Reprehensible as Cantona’s behaviour had been, nothing could justify the harshness of the verdict and, especially, the condescending tone of the judge’s statement. If Éric wanted proof that he’d been tried for being Cantona, and not for what he’d done, he had it. They couldn’t quite push him off the cliff. So he jumped, and announced his retirement from football. Éric Cantona died for the first time on 12 December 1991.

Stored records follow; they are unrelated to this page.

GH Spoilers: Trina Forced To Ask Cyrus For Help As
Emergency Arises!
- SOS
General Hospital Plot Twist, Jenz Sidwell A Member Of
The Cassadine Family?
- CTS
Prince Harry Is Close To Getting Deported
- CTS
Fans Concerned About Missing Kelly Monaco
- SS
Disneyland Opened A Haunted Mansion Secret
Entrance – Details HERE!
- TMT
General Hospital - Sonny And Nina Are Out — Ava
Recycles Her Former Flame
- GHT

‘To move away, to change clubs and horizons wasn’t something that worried me. I loved it,’ he said shortly after his second coming to Marseille. He may well have felt that way. But I was struck by one of Éric’s assertions that, when looked at more closely, made no real sense – certainly not when he talked to Laurent Moisset in 1990. Éric kept referring to his urge for constant change. ‘I need to feel good in a club,’ he said. ‘With everyone. To have clear, untwisted relationships. Maybe that’s why my adventures have been short-lived in some clubs. When you arrive, when you’re at the stage of discovery, you tell yourself, “Everything is going to be just fine.” Everything’s beautiful. As time goes by, sometimes, you realize it’s the other way round. It’s better to leave.’ True, at the age of 24, Cantona had played for five professional clubs already, and would join a sixth (Nîmes) a year hence. Howard Wilkinson would often refer to Cantona’s nomadism to support his claim that Éric’s departure from Leeds fitted a pattern of chronic instability rooted in the player’s character, not caused by the circumstances he found himself in. In 2009 this shuffling of clubs would not be deemed exceptional, especially as three of Éric’s moves were loans, not straight transfers. But nineteen years ago, when many footballers wore the same jersey for over a decade, Éric’s zig-zagging trajectory jarred with the commonly held view that a player ought to ‘bed himself in’ to succeed.